Eliezer Yudkowsky comments on Ethics Notes

Eliezer Yudkowsky 22 Oct 2008 14:23 UTC
0 points
McAllister: So, should we think of the injunction as essentially a separate non-reflective AI that monitors the main AI, but which the main AI can’t modify until it’s mature?

No. The presumption and point of an injunction is that you can describe the error condition more simply than the decision system that produces it (and we also assume you have direct access to a cognitive representation of the decision system).

So, for example, forming the positive intention that someone be tortured is recognizable within the representation of the decision system, even if a human looking on from outside couldn’t recognize how the actions currently being undertaken would lead to that end.

Similarly, you would expect a positive intention to bypass the injunction, or reasoning about how to bypass the injunction, to also be recognizable within the system.
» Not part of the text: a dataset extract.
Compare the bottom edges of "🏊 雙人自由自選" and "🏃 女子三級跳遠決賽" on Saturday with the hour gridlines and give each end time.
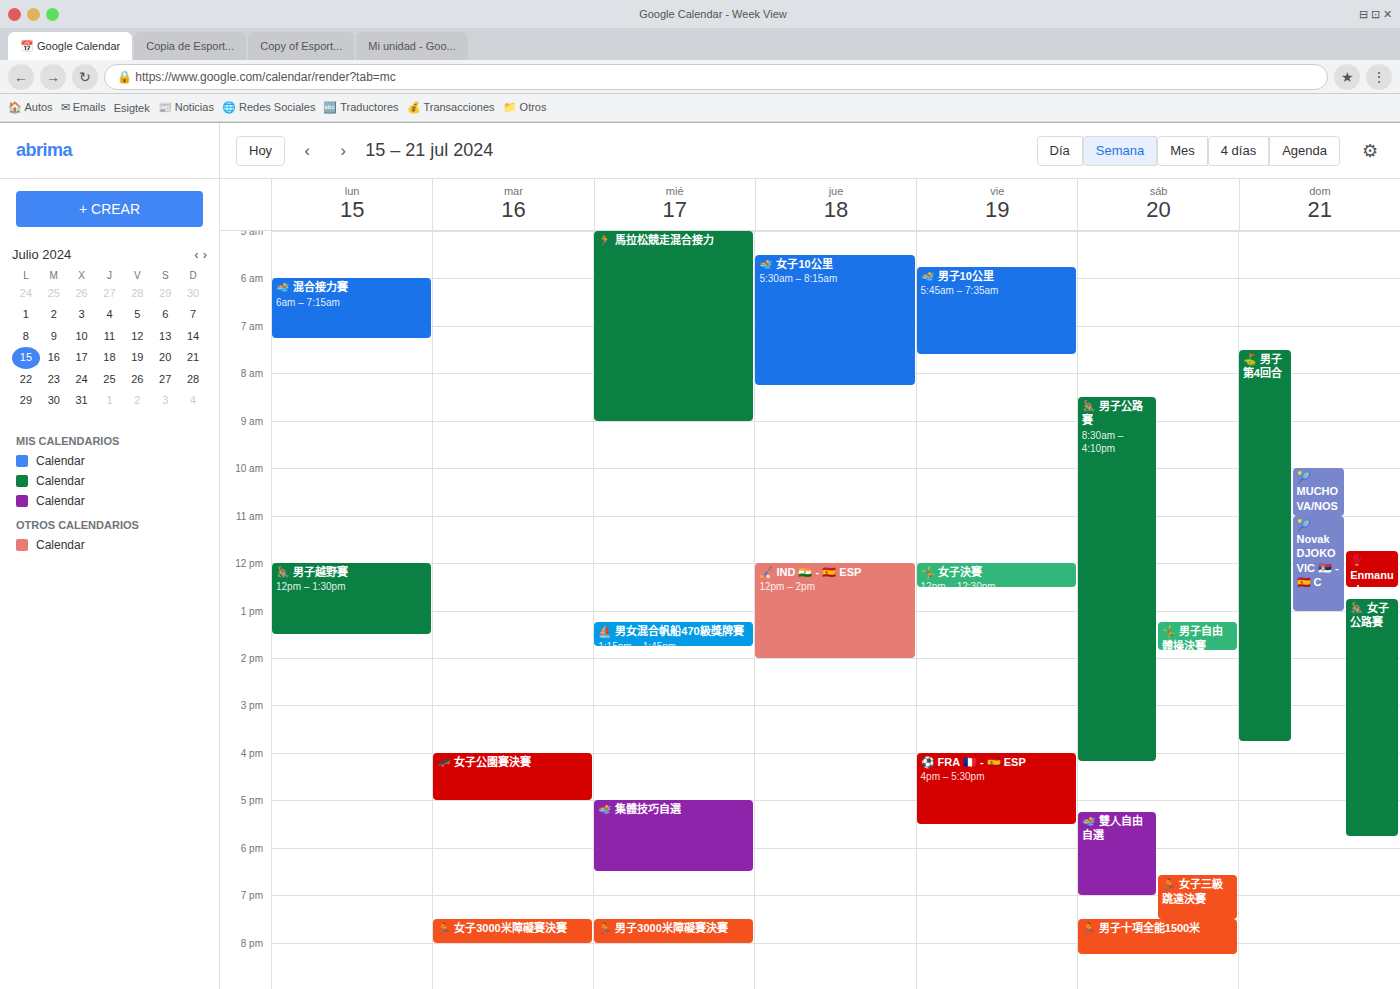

This wouldn’t mean the injunction would try to swap things around on its own, but a “plan” like suspending the AI to disk can be carried out by simple processes like a water running downhill.

When the AI is revising its own code, this is reasoning on the meta-level. If everything is going as planned, the AI ought to reproduce the meta-reasoning that produces the injunction. The meta-level decision not to reproduce the injunction might be recognizable on the meta-level, though this is more problematic, and it might similarly trigger a controlled shutdown (as opposed to any altered form of reasoning). There is a recursion here that (like all recursions of its class) I don’t know quite yet how to fold together.
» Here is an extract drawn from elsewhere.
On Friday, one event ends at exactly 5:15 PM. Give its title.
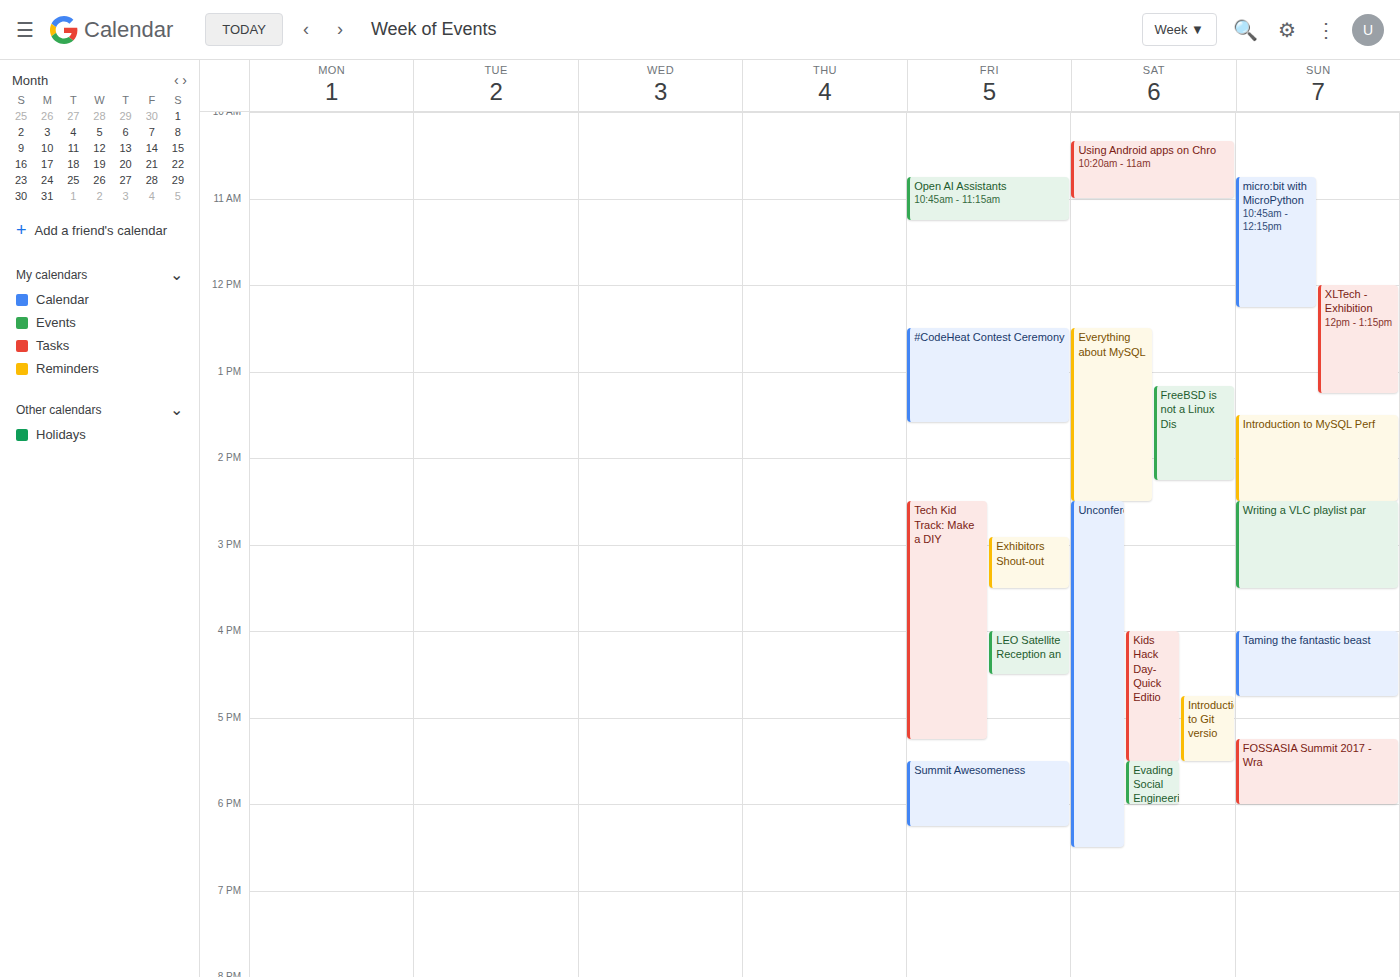
"Tech Kid Track: Make a DIY"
There is not an AI inside the AI.

In all cases we presume that the AI knows correctly that it is unfinished—ergo, an AI that is finished has to be able to know that it is finished and then discard all injunctions that rely on the programmers occupying any sort of superior position.
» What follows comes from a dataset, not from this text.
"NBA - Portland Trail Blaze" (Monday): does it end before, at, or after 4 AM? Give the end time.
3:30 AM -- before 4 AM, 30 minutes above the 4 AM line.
In other words, none of this is for mature superintelligent Friendly AIs, who can work out on their own how to safeguard themselves.

Pearson, the case of discarding precision in order to form accurate approximations does not strike me as self-deception, and your arguments so far haven’t yet forced me to discard the category boundary between “discarding precision in accurate approximations based on resource bounds” and “deceiving yourself to form inaccurate representations based on other consequences”.

Toby, it’s not clear to me to what extent we have a factual disagreement here as opposed to an aesthetic one. To me, statements like “Shut up and do the impossible” seem genuinely profound.

Larry, I agree that a mature AI should have much less need than humans to form hard instrumental boundaries—albeit that it might also have a greater ability to do formal reasoning in cases where a complex justification actually, purely collapses into a simple rule. If you think about it, the point of wanting an injunction in an immature AI’s code is that the AI is incomplete and in the process of being completed by the humans, and the humans who also have a role to play, find it easier to code/verify the injunction than to see the system’s behavior at a glance.